WRITTEN TASK :: Every line that contains the word "macros" is to be copied from the listing.

%%

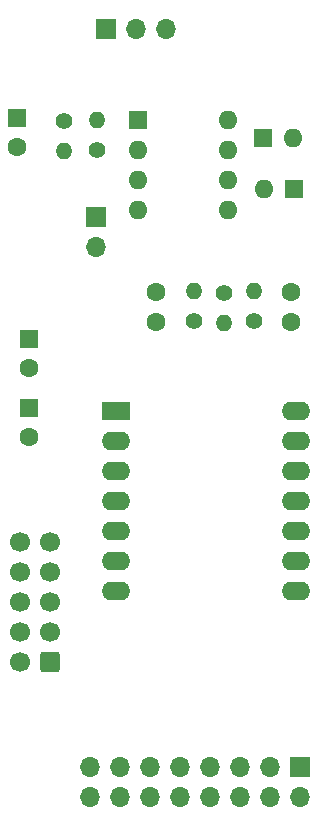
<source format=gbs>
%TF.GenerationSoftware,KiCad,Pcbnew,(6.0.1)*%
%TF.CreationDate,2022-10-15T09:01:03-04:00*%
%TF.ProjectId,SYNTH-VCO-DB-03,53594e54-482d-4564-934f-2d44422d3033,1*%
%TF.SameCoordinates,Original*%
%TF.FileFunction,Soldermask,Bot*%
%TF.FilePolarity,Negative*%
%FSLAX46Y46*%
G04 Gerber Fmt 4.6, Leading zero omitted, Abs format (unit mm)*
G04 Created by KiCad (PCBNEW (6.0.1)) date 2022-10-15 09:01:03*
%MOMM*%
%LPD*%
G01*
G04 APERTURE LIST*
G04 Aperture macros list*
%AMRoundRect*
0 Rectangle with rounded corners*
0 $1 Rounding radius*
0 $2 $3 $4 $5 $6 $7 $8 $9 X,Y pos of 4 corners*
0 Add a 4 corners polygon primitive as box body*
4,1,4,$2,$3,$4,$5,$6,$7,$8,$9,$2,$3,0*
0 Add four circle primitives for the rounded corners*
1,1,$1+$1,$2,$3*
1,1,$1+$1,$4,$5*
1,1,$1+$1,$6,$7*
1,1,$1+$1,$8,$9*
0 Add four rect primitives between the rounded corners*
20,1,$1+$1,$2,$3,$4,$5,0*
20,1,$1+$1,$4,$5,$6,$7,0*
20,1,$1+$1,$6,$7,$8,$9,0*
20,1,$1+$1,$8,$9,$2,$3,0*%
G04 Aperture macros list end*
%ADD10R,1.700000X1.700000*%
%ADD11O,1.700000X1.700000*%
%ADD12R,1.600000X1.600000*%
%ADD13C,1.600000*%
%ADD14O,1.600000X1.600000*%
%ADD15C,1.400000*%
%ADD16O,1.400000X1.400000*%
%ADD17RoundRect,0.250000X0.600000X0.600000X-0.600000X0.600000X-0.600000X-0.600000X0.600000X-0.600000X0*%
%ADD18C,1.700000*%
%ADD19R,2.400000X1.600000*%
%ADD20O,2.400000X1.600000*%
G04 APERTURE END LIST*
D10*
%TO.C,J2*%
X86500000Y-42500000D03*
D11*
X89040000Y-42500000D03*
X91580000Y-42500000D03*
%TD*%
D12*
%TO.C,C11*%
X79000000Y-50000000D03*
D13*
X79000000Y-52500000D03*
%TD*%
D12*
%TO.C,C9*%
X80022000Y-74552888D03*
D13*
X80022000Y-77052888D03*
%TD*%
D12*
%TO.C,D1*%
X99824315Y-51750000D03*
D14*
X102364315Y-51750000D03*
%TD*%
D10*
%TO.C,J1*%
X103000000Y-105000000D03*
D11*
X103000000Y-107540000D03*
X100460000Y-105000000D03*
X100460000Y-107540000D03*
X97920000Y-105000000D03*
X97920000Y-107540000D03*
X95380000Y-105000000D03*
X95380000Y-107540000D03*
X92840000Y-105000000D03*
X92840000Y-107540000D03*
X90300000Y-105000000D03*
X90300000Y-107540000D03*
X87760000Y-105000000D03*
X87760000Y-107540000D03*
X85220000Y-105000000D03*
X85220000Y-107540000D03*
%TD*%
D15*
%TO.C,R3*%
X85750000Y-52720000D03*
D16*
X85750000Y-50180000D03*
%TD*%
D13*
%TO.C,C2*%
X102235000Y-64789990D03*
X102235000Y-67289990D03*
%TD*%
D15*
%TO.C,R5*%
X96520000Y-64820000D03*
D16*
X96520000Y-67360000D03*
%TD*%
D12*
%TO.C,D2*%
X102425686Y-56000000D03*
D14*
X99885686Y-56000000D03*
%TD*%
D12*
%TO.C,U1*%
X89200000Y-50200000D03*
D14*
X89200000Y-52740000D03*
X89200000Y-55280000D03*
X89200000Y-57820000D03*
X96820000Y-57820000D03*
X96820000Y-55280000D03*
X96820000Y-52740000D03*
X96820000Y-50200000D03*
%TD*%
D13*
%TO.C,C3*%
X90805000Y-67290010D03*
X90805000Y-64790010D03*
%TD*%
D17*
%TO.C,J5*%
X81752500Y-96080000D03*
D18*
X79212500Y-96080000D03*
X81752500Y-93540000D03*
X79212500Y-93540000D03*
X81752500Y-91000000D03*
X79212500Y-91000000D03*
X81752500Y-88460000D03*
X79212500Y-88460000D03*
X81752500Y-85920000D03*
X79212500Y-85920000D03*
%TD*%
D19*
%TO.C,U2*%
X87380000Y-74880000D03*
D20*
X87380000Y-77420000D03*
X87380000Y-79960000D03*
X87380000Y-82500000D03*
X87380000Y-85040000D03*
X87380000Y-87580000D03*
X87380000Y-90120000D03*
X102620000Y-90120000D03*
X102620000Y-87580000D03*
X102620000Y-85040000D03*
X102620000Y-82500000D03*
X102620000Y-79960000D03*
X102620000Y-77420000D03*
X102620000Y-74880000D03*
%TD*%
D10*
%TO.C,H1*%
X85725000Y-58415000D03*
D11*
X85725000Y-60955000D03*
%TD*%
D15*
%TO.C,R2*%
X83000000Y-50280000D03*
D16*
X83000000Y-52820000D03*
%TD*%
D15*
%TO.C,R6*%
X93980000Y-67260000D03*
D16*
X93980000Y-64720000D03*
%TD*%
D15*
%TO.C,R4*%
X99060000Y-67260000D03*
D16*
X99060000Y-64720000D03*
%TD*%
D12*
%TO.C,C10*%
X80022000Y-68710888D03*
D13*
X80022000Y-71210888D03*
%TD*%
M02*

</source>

%%

ANSWER SECTION ::
G04 Aperture macros list*
G04 Aperture macros list end*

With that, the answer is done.